* [Document segment]
--- Start ---
Although radiance fields are great at modeling appearance they fail in certain cases. For surface rendering, in the case of a non-solid object the modeling fails and for volume rendering, when the viewing ray does not necessarily travel along a straight line (e.g. refraction) the model fails. 4D light fields are the models that are capable of modeling these failure cases but only when applied scenes viewed from outside their convex hull. In 4D light fields for every viewing direction only one value of radiance is stored and hence the model only memorizes a mapping from view direction to radiance (i.e. the output of integration in NeRF volume rendering), not caring for solidness of surfaces, volumetric properties or accumulated color like surface/volume rendering. For this same reason it is incapable of modeling occlusion, it is not 3D consistent and fails to capture occluded surfaces. In LFN and LFNR we see different parameterization of light fields and how well they work on specularity and refraction in both forward-facing and 360 degree scenes. Learning Neural Light Fields, we see an important idea on combining light fields with explicit grids and how to some extent that helps overcome occlusion problem in light fields.

LFN: Light Field Networks @ NeurIPS 2021 – arXiv

Getting pixel color from LFN through only one network query

The classic parametrization of light fields limits these fields to forward facing or other constrained spaces and does not allow for 360 degrees modeling of the scenes. In this paper a new parameterization for 4D light fields is introduced. This parameterization is based on the 6-dimensional Plücker coordinates in which light fields lie on a 4-dimensional manifold. This parametrization allows or 360 views of scenes unlike the traditional parametrization of light fields. The 6D coordinate is taken as input to a MLP and ray color is given as output. Again, because there is no volume rendering or integration, a pixel color can be found through only one quey of the network. At last a meta-learning approach based on hyper-network training is proposed to generalize to different scenes.Simple 3D senes can be modeled when a single shot is given as input. For this task the comparison to SRN is interesting, where modeling sudden discontinuities (like holes) is hard for SRN, this model overcomes that problem.

Light Field Neural Rendering @ CVPR 2022 – arXiv

LFNR uses two transformers to model light fields, one extracts features from points along a given ray and another reasons between corresponding points projected to different reference views.
--- End ---
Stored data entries
--- Start ---
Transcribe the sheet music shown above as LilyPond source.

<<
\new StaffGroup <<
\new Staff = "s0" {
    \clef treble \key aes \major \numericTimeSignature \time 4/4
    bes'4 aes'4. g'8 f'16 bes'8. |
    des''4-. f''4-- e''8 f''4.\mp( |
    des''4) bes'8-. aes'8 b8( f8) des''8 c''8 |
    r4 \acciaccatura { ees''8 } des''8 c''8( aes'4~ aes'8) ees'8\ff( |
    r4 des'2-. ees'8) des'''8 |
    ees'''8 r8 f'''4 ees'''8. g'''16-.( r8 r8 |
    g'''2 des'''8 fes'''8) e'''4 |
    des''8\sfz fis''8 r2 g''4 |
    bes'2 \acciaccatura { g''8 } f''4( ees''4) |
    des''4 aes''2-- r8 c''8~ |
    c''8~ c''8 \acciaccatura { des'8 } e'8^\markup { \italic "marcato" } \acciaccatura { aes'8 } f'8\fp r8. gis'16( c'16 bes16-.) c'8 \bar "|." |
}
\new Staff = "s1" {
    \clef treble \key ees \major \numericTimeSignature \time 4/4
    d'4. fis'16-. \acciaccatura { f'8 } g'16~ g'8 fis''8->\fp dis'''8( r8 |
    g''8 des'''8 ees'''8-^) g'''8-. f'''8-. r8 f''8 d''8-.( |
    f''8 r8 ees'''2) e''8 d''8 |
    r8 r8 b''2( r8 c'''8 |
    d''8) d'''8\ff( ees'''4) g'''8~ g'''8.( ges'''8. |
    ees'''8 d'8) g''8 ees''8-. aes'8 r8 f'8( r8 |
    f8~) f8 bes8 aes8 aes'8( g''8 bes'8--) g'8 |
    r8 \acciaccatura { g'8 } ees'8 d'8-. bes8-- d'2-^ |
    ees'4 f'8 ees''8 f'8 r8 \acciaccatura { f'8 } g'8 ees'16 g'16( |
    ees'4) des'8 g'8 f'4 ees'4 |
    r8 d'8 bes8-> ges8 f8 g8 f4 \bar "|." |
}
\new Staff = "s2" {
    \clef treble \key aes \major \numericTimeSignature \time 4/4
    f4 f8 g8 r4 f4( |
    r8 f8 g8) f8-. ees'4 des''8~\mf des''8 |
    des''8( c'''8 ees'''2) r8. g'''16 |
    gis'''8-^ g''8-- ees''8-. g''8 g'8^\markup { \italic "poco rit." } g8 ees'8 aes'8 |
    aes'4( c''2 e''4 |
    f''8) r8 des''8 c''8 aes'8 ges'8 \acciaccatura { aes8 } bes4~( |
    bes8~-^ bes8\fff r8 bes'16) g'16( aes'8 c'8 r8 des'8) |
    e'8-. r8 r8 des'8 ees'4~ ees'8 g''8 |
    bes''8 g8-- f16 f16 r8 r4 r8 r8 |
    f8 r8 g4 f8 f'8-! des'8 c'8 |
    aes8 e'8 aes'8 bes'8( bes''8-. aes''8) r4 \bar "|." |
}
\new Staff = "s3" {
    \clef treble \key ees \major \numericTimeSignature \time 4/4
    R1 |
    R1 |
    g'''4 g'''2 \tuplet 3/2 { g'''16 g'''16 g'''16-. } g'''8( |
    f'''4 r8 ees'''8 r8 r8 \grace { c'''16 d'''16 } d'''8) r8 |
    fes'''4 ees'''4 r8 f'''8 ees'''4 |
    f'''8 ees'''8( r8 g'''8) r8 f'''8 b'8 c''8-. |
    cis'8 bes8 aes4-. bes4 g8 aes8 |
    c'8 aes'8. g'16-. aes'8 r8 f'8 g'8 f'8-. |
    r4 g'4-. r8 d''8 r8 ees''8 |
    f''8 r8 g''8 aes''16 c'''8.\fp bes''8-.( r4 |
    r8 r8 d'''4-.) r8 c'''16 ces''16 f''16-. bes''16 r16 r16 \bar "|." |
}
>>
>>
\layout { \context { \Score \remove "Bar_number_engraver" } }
--- End ---
* [Parts of the exercise]
1 - Answer the following questions using the light field excerpt.
(a) On which coordinates is the parameterization introduced in LFN based?
(b) How many transformers does LFNR use to model light fields?
(c) What idea is identified in Learning Neural Light Fields?
2 - Determine whether each statement agrees with the light field excerpt. Answer yes or no, and quote the deciding words.
(a) In 4D light fields, only one radiance value is stored for each viewing direction.
(b) The classic parametrization of light fields permits 360-degree modeling of scenes.
(c) LFN relies on volume rendering to obtain a pixel color.
3 - Continue the light field excerpt from the point where it stops.

* [Outputs for the tasks]
1 -
(a) 6-dimensional Plücker coordinates.
(b) Two.
(c) Combining light fields with explicit grids, which to some extent helps overcome the occlusion problem in light fields.

2 -
(a) Yes: "In 4D light fields for every viewing direction only one value of radiance is stored"
(b) No: "does not allow for 360 degrees modeling of the scenes"
(c) No: "because there is no volume rendering or integration"

3 -
This work models 4D light field with the use of transformers. Given a sparsely observed scene, this method uses epipolar geometry constraints (much like IBR) to model geometry with help of a transformer and then view-dependent appearance of a light field through a second transformer. Two closest reference views to target view are selected and the sampled points along target rays are projected onto them. The first transformer decides which one of the sampled points on the ray is closest to the query point by predicting attentions. The second transformer decides which of the reference view directions to pay more attention to. This work is an interesting use of transformers in neural implicit fields and the results show impressive modeling of reflection and refraction. Because there is no volume rendering and integration, here the network is able to model inconsistencies like refraction between different views and memorize them. Compared to the previous paper this model gives crisper results but takes a long time to train due to use of transformers.

Learning Neural Light Fields @ CVPR 2022 – arXiv

Local Light Fields uses grid embeddings to align ray planes using affine transform.

By now we know that 4D light fields are inherently not consistent in 3D and the associated color value for each ray is memorized independently of other rays. This paper’s solution for this problem is first to add an embedding network before the positional encoding to align and affine transform the ray planes. They subdivide the space into local voxels and learn local light fields and render based on the opacity of ray portion when it hits a voxel. Given the constant radiancy and forward facing assumptions this method results in better modeling of shiny or reflective surfaces compared to Nerf, while handling occlusions and views from outside the convex hull of the scene to some extent.

Image Based Rendering

The methods in this section are designed to condition volume rendering on few images. The design decisions are mainly around how to formulate the conditioning while keeping the model fast to infer. When given a new scene, there is no need for training and a novel view can be queried from reference views by projecting query points onto them and feature matching.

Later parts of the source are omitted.